> _TASK GOAL_
Output the lines of the items as a Markdown table with the columns No. and Line. Start at the beginning of the items and end with the line that contains "benadering van hun", leave out blank lines, and omit the pictures.

(Data excerpts)
[Start of section]

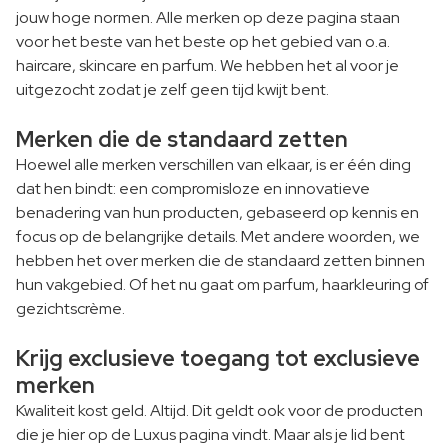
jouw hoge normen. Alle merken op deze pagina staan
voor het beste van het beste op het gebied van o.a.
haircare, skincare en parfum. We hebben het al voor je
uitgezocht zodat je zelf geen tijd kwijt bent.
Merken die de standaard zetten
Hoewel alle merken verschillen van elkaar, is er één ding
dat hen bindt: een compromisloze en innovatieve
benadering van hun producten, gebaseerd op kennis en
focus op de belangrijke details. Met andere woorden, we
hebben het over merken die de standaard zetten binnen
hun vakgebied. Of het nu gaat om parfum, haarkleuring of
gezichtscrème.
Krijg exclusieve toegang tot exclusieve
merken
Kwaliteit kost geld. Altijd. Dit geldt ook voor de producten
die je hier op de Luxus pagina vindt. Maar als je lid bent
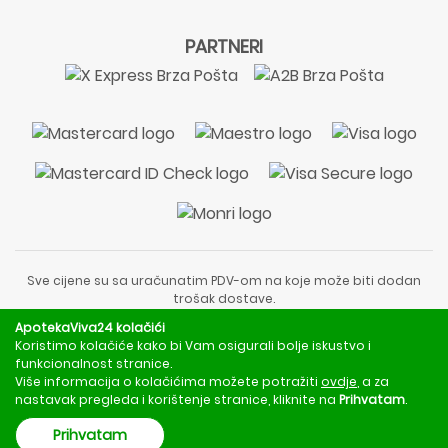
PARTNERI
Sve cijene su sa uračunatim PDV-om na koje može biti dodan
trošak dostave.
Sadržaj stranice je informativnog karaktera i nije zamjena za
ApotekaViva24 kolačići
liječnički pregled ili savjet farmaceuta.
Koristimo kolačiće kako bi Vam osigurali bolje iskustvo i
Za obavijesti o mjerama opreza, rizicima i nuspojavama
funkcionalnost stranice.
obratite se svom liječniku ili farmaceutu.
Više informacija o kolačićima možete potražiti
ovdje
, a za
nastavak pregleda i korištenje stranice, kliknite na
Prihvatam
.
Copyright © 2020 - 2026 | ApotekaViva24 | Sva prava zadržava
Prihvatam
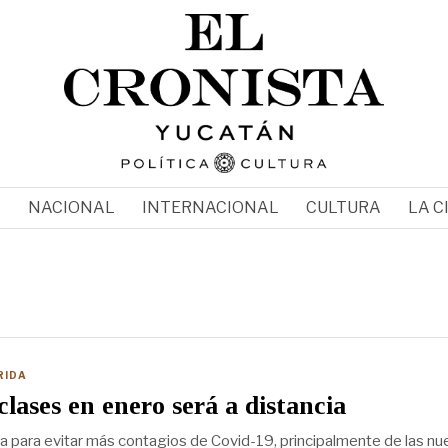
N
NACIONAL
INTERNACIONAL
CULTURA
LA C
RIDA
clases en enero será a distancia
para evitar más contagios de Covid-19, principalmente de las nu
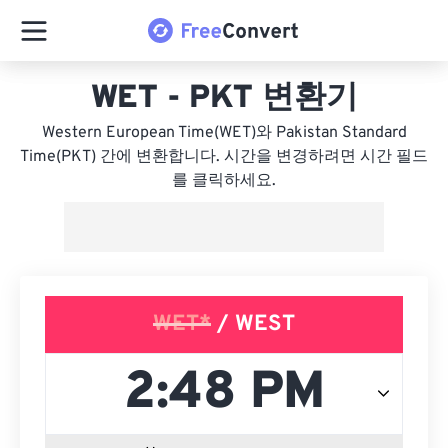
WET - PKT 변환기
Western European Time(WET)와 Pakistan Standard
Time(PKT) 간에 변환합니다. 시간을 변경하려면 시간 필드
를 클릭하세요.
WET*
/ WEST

[End of section]

> _REPLY_
| No. | Line |
|---|---|
| 1 | jouw hoge normen. Alle merken op deze pagina staan |
| 2 | voor het beste van het beste op het gebied van o.a. |
| 3 | haircare, skincare en parfum. We hebben het al voor je |
| 4 | uitgezocht zodat je zelf geen tijd kwijt bent. |
| 5 | Merken die de standaard zetten |
| 6 | Hoewel alle merken verschillen van elkaar, is er één ding |
| 7 | dat hen bindt: een compromisloze en innovatieve |
| 8 | benadering van hun producten, gebaseerd op kennis en |